───── Given data ─────

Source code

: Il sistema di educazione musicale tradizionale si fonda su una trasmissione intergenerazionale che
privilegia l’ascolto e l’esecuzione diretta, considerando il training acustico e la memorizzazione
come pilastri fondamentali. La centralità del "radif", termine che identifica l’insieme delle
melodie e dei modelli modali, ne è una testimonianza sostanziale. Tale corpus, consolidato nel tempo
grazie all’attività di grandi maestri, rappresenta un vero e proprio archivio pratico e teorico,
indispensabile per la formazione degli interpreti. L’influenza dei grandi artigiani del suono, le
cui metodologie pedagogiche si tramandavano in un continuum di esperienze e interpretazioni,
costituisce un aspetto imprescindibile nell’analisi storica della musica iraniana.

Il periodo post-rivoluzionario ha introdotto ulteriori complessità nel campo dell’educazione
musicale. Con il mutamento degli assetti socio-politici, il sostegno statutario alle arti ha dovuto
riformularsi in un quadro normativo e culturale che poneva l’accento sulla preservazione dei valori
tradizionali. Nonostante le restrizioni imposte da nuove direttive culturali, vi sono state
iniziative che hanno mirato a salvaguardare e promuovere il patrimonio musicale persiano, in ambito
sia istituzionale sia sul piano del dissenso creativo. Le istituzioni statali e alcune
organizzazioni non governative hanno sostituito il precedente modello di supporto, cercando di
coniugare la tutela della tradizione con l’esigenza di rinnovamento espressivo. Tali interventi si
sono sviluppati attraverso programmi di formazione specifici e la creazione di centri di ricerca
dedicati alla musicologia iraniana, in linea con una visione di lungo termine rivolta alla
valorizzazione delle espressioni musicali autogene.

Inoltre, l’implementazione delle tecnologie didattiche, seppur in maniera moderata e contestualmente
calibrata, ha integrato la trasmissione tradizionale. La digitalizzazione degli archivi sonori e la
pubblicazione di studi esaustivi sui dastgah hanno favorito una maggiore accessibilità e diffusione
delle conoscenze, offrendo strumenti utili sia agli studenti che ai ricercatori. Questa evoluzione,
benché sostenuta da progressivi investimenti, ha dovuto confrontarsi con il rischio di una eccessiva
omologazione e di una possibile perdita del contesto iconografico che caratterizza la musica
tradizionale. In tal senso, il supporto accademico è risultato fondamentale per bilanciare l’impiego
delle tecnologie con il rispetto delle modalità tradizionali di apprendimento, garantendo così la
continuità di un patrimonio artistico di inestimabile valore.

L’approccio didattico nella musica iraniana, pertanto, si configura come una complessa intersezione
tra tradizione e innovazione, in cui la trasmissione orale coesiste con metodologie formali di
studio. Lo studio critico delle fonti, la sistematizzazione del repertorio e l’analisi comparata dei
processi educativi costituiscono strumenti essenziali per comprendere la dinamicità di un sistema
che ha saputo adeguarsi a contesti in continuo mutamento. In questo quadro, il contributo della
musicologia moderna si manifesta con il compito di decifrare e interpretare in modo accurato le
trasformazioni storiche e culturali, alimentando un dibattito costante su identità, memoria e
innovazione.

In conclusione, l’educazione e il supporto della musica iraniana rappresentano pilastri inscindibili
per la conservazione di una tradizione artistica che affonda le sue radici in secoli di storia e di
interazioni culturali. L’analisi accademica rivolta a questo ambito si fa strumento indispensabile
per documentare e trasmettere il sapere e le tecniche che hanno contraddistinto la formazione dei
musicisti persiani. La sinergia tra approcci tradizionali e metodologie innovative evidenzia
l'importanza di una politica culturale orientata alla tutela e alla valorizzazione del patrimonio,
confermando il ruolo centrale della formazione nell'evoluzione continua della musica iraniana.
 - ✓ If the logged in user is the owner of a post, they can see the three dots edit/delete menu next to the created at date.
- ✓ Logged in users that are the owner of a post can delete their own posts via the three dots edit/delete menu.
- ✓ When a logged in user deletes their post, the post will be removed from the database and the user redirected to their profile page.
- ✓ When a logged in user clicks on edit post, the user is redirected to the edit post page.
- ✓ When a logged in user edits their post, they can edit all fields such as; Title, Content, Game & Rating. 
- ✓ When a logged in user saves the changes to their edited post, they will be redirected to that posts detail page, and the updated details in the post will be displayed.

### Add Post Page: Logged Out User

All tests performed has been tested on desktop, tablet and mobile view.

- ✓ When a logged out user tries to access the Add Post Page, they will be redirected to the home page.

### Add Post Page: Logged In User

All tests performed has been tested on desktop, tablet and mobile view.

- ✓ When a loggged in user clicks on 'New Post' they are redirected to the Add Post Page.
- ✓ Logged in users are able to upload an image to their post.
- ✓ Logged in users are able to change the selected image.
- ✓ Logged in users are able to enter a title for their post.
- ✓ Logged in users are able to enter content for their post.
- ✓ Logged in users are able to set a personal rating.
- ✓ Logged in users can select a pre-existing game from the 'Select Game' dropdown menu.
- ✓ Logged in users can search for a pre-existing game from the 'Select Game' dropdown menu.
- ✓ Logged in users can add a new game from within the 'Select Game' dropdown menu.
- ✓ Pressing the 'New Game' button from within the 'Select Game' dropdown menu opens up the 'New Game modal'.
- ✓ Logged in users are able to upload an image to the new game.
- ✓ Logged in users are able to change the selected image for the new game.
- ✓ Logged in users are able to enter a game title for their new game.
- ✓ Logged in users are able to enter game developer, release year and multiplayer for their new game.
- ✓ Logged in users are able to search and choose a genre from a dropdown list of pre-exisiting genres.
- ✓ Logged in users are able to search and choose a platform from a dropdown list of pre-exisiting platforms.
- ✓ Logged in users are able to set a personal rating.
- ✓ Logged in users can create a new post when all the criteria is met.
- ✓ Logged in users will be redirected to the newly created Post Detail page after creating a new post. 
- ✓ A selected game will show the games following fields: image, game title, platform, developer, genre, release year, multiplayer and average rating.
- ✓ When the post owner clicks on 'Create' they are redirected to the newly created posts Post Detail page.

─────

Work to complete — Which lines above include the word "musicale"? Return each one.

Result of the exercise —
: Il sistema di educazione musicale tradizionale si fonda su una trasmissione intergenerazionale che
musicale. Con il mutamento degli assetti socio-politici, il sostegno statutario alle arti ha dovuto
iniziative che hanno mirato a salvaguardare e promuovere il patrimonio musicale persiano, in ambito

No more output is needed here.